Arshak Fetvadjian in the 1900s


Arshak Fetvadjian and Toros Toramanian at Ani


Arshak Fetvadjian (seen standing in the doorway) with Nikolai Marr at Horomos monastery near Ani






All of the above paintings depict scenes at Ani. The large painting of the Ani cathedral is a watercolour done in 1905 that is now in the National Gallery of Armenia.

Below are some of his paintings depicting other parts of Armenia: the Tekor basilica; Post Sarerum ("Mail at the Hills") also known as Arevelyan Post ("Oriental Post"); Aragatz mountain; Lake Sevan.

Below are some of his ethnic figurative studies: an Armenian woman, a negro woman, an Arab sheik. Below them is a patriotic work titled Sasuntsi Kin, "The Woman of Sasun".

The Armenian Republic chose Fetvadjian to design and supervise the production of its new paper currency and postage stamps. Crudely-printed, locally-produced banknotes were already in circulation, along with Russian stamps overprinted in Armenian. The new banknotes were printed in Britain and the postage stamps were printed in France. Some design details on the banknotes contain motifs derived from buildings at Ani. For example, the 100-rouble note (pictured opposite) has a bird-like animal motif copied from an impost block on the east facade of the Tigran Honents church, and the motif at the top of the note is from a capital inside the the Palace church.

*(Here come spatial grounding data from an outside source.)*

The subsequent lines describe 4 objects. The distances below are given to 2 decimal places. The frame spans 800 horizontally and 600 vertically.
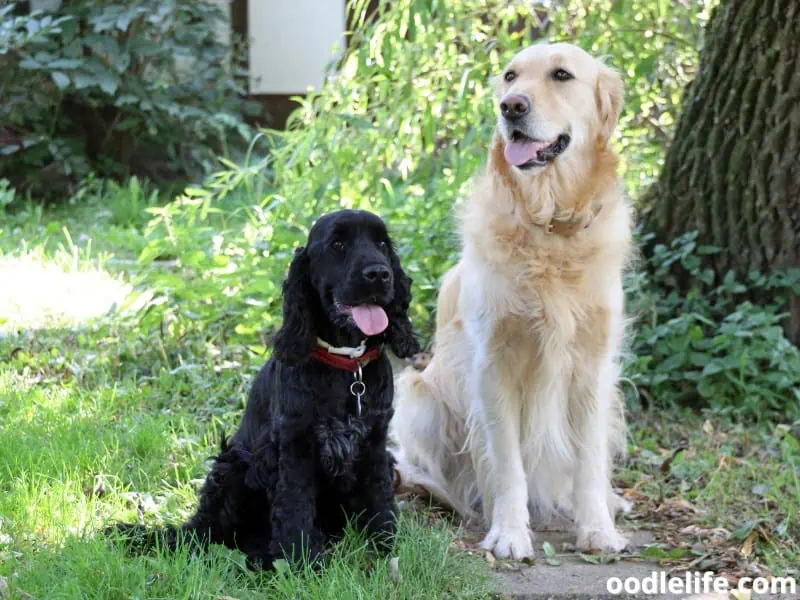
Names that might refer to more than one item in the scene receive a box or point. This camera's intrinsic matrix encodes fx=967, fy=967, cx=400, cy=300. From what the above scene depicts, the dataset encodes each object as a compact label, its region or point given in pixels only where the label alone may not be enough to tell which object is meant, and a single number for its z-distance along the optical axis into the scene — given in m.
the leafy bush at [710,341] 4.55
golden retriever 3.25
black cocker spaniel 2.85
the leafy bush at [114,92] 8.95
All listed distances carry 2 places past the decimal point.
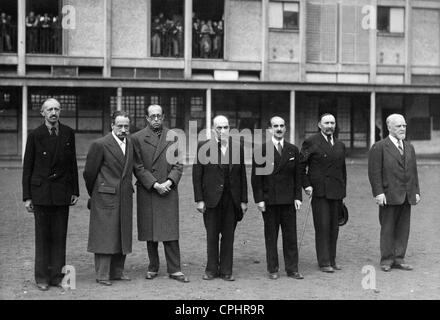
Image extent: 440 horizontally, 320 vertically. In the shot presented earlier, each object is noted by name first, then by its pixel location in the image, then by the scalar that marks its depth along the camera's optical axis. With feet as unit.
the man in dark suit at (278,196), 25.38
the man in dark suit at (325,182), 26.91
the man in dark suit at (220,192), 25.12
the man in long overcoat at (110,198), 24.12
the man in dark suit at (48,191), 23.45
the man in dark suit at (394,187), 27.25
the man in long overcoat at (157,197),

He was in Paris directing the printing of these items when the Armenian Republic fell under the control of the Bolsheviks. Some books incorrectly say that the stamps and notes did not reach Armenia. However, the banknotes do seem to have been entered into circulation in parts of Armenia. The stamps also reached Armenia, although they were not used for their intended purpose: in the 1920s they were overprinted for use as revenue stamps in Soviet Armenia.

During 1919 and 1920 he had paintings exhibited in Paris and London. Fetvadjian later emigrated to America, where he continued to paint and exhibit his works, though on a decreasing scale as he found himself isolated and unable to obtain commissions. In New York he produced an altar portrait of the Madonna and Child for the Armenian cathedral of the Holy Illuminator, as well as supervising the renovation of the building. He died in Medford, Mass., on the 7th October 1947. In 1947, shortly before his death, he bequeathed his entire collection of paintings to the National Gallery of Armenia. After his death his remains were moved to Yerevan. During his career he is said to have painted over 2,000 oils and watercolours, many of which were of architectural or archaeological subjects.

NOTES:
1. Fetvadjian's surname appears in a variety of forms, including: Fetvajian, Fetvajyan, Fetuajian, and Fedvadjian. His first name is sometimes written as Arshag.
He signed his artworks "Fetvadjian", so all the other variants of his surname are not valid. The "yan" ending is a rendering into English of the Soviet-period spelling reform (some would say "Russification") of Armenian name endings. This Russian influence still continues: by law, for the rendering into English, all last names in Republic of Armenia passports are by default written with "yan", "ian" can only be used by special request.